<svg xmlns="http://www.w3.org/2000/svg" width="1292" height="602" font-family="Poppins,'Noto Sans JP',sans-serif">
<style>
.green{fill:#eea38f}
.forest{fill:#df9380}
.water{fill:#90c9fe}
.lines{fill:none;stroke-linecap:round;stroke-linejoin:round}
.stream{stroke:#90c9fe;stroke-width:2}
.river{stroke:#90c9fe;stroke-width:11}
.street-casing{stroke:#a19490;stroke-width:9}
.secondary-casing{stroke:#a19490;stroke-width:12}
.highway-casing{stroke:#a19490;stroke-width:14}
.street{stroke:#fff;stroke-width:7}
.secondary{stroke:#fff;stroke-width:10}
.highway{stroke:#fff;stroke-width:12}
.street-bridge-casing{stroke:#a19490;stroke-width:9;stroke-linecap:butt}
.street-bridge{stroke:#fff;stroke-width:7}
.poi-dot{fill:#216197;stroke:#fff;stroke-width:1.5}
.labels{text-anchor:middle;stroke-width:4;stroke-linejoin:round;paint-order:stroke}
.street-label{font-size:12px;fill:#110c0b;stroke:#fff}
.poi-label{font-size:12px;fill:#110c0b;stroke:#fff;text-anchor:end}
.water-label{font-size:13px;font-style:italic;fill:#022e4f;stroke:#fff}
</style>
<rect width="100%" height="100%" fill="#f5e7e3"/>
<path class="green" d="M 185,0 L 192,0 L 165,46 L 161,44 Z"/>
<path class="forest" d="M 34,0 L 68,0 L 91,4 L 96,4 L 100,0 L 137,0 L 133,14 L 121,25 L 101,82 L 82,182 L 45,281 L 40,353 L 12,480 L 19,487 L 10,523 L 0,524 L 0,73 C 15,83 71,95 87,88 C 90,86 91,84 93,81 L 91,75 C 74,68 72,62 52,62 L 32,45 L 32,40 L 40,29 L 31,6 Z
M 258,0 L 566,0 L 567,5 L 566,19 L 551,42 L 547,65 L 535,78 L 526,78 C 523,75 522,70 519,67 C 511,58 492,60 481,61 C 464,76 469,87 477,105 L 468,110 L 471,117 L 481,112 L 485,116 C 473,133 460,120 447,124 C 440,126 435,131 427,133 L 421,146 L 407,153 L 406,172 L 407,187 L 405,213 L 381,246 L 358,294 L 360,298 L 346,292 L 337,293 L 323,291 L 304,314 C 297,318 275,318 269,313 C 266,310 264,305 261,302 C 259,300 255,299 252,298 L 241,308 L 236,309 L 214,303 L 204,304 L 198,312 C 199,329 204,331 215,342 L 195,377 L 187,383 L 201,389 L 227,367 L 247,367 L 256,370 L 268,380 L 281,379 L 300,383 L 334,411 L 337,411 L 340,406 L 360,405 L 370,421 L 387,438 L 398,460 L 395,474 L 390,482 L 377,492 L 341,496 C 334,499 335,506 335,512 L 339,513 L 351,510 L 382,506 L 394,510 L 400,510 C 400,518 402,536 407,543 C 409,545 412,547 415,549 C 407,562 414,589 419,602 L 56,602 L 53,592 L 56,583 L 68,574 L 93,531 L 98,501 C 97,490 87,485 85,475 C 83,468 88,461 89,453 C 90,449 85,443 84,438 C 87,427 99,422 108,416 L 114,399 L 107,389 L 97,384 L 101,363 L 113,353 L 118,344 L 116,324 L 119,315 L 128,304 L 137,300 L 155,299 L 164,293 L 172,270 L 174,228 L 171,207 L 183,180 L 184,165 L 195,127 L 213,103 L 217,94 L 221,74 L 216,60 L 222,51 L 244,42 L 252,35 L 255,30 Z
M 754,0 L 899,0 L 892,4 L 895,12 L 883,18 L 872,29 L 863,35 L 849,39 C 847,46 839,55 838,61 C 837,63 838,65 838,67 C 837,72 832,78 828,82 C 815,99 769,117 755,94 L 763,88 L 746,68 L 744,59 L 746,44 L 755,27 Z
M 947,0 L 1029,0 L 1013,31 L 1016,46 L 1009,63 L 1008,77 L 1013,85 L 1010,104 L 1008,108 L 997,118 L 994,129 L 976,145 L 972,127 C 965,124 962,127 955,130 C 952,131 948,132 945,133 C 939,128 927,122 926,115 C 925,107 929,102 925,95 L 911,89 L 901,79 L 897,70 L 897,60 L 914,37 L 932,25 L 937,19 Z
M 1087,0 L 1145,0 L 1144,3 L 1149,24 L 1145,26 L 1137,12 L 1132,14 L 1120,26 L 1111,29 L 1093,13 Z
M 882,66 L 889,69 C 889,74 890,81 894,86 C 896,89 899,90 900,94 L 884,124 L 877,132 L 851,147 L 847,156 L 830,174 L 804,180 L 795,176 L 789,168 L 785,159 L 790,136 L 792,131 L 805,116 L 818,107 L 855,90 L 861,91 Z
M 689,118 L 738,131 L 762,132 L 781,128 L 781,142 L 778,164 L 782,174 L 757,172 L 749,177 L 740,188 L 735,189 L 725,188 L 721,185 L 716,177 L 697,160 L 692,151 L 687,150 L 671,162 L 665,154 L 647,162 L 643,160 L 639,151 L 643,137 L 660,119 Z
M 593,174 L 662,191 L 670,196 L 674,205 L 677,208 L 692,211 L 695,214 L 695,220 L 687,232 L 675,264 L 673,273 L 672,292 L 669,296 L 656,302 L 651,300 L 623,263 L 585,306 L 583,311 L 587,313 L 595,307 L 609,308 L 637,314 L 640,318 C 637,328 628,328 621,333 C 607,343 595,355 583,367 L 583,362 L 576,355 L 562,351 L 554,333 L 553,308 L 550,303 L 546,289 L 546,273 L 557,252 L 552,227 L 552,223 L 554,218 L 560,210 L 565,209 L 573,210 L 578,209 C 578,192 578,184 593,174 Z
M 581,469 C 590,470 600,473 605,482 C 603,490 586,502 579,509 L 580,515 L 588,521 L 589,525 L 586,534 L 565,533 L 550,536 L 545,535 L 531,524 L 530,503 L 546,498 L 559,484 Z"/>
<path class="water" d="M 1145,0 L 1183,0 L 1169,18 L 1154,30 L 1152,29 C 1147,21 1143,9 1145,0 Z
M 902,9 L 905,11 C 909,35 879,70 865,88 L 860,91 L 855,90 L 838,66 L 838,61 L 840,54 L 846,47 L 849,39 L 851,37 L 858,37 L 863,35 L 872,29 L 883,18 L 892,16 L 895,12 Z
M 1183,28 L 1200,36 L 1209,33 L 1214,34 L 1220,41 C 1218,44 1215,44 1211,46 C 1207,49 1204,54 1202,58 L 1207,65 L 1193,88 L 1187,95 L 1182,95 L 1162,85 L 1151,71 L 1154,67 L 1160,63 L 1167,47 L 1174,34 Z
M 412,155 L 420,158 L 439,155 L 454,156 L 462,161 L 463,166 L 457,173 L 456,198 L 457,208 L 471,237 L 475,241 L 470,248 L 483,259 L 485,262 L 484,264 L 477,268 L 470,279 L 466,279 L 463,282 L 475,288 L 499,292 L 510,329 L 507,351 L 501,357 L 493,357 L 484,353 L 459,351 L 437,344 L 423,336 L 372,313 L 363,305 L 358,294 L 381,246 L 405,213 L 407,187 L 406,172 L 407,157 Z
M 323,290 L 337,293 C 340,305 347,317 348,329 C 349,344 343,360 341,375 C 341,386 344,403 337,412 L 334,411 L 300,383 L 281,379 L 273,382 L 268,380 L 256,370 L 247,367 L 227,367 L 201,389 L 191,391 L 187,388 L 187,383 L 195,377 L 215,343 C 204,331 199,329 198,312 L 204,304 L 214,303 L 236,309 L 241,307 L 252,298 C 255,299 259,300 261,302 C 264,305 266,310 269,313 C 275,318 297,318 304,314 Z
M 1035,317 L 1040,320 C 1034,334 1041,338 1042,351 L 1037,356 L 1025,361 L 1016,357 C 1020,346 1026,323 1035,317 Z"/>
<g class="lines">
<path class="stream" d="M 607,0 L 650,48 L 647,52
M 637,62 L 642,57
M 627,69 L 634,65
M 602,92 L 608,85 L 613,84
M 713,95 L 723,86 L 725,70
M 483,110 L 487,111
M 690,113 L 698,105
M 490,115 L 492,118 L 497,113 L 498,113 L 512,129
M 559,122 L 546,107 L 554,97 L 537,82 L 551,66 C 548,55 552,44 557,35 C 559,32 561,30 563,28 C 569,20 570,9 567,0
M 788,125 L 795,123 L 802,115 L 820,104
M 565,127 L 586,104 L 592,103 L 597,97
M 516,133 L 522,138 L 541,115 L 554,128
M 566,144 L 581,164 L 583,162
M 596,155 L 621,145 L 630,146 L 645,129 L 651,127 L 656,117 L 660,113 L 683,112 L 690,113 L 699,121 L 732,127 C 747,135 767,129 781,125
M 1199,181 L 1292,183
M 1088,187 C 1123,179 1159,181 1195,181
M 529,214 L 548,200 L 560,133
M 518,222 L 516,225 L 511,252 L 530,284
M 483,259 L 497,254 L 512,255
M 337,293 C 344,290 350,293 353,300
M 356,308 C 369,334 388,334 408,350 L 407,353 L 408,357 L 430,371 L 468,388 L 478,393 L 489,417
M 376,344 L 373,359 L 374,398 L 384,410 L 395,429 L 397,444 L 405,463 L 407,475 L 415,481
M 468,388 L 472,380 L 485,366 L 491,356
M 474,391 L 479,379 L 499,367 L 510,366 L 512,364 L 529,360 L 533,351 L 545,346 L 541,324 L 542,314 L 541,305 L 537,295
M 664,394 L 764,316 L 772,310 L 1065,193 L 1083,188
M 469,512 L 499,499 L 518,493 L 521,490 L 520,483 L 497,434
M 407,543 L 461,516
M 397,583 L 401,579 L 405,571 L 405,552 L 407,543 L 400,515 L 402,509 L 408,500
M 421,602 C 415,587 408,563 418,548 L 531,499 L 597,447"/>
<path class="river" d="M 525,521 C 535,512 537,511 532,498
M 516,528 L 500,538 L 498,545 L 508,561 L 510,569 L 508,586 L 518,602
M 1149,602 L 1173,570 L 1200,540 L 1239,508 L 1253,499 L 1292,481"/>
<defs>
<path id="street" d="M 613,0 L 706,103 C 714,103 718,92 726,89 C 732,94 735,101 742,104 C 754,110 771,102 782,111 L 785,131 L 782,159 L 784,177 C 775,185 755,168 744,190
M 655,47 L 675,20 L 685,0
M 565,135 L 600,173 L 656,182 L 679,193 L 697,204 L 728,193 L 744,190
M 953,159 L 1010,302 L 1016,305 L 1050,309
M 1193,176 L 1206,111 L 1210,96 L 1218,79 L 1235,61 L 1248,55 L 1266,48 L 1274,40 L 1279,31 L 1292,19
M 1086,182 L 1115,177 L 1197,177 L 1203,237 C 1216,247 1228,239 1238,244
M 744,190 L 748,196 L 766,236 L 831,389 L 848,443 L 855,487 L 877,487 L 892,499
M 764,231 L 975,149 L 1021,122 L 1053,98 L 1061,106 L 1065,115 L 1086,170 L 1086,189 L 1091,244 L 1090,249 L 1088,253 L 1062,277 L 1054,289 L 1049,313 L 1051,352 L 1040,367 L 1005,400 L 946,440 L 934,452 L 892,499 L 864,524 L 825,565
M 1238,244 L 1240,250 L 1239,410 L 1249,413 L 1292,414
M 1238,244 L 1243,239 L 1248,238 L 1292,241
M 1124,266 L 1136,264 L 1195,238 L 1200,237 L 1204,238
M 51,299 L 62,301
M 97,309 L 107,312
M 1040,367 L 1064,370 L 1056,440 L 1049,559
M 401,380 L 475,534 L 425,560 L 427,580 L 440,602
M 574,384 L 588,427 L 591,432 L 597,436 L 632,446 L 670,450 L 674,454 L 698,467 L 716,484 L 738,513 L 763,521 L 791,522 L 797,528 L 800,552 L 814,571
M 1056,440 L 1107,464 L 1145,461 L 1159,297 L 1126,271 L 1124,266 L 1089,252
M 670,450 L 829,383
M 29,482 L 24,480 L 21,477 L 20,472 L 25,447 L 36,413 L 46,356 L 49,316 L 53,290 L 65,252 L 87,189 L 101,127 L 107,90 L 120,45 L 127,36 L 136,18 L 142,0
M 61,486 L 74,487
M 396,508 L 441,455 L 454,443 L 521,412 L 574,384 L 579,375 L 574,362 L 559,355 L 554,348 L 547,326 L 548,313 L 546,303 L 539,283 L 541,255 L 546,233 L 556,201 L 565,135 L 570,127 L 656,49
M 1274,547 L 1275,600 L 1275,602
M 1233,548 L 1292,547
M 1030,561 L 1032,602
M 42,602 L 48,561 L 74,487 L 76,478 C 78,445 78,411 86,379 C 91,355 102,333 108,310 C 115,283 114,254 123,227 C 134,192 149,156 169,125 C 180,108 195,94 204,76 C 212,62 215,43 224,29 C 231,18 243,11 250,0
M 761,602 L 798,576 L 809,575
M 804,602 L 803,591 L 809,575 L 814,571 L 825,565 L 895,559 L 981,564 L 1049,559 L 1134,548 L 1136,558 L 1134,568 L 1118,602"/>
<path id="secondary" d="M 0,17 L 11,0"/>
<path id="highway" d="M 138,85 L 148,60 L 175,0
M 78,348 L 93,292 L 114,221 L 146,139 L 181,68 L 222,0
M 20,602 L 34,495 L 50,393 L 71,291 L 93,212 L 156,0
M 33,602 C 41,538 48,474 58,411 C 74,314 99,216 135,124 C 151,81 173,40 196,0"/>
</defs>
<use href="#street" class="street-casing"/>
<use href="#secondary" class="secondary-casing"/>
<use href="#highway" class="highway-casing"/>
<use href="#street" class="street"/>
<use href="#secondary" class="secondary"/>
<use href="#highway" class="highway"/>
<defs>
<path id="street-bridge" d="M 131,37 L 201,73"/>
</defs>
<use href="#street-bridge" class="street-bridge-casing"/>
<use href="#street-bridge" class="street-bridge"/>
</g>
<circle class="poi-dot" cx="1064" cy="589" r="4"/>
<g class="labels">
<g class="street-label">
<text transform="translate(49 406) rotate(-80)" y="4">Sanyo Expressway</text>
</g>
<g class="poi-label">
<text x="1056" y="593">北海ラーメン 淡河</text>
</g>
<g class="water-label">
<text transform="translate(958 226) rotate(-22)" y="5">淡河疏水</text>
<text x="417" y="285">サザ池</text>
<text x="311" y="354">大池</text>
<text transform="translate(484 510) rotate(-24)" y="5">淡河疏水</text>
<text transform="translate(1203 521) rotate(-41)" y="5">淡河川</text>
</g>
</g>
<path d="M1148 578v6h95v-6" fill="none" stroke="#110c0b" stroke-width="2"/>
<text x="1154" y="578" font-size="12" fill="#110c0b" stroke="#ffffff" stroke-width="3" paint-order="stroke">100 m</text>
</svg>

┄┄┄┄┄┄┄┄┄┄┄┄┄┄┄┄┄┄┄┄

Task:
Scan the entries above and copy each line where "lines" occurs.

Result:
.lines{fill:none;stroke-linecap:round;stroke-linejoin:round}
<g class="lines">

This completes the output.